October 14, 2008


Goldman cuts agricultural price forecasts on weaker demand


Goldman Sachs, traditionally one of the most bullish of the banks in its outlook on commodity prices throughout the commodity bull-run, has revised down all of its agricultural commodity price forecasts Monday (October 13), due to a weakening demand outlook.


The anticipated global recession is seen to curb demand for all commodities, although agricultural products will be supported by the fact people will still need to eat, regardless of the economic environment.


This, combined with credit constraints and investors' desire to lessen the risk, has lead Goldman Sachs to reduce its price forecasts. The report also noted falling oil prices as bearish for the agricultural markets.

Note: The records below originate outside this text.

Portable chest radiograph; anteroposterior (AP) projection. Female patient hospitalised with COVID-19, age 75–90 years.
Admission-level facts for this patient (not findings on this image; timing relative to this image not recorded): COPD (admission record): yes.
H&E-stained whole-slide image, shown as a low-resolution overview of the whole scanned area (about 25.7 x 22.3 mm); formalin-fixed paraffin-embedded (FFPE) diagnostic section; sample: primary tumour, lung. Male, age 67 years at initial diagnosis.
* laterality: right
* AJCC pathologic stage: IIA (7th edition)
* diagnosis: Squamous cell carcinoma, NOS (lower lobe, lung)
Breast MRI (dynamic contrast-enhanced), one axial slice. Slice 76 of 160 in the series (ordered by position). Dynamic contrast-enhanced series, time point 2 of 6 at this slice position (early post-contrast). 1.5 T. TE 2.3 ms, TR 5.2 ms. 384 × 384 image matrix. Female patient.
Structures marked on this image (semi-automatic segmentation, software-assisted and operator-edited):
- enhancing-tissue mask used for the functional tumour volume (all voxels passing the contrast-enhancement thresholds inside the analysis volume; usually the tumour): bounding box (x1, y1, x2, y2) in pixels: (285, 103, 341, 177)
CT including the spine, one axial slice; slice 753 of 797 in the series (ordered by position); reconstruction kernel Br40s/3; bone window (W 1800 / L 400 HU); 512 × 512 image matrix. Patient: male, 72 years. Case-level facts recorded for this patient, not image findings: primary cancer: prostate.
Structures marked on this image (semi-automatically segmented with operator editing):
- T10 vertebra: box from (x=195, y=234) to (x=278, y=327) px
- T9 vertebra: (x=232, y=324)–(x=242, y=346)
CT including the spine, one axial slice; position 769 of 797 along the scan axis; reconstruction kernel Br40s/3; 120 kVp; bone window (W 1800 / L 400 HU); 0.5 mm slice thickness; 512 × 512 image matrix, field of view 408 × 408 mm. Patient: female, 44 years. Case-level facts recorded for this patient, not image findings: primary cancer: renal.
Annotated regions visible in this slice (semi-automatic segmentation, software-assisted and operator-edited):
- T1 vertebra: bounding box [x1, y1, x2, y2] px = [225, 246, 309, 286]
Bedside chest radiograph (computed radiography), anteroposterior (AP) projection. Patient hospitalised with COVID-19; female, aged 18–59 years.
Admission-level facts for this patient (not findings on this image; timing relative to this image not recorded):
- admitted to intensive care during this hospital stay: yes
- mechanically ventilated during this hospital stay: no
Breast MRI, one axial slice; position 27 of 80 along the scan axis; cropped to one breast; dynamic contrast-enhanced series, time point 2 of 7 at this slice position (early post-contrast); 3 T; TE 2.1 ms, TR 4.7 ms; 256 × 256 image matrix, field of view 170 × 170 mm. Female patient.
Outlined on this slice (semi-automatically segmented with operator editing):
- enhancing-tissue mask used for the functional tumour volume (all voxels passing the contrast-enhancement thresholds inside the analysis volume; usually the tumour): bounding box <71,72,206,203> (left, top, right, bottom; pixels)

"Lower energy prices will likely reduce the cost basis for agricultural production," said the report. "Although fertilizer prices will likely continue to receive support from tight supplies, any declines given the weaker energy complex, combined with lower energy input prices across other parts of the agricultural production chain, will likely move the overall cost basis moderately lower, reducing support for prices."


Wheat three-month forecast was revised down to US$6.50 a bushel from US$7.50 a bushel. Most-active Chicago wheat closed at US$5.63 a bushel Friday (October 10).


Corn three-month forecast was revised down to US$5 a bushel, from US$6.50 a bushel. Most-active Chicago corn futures closed at US$4.08 Friday.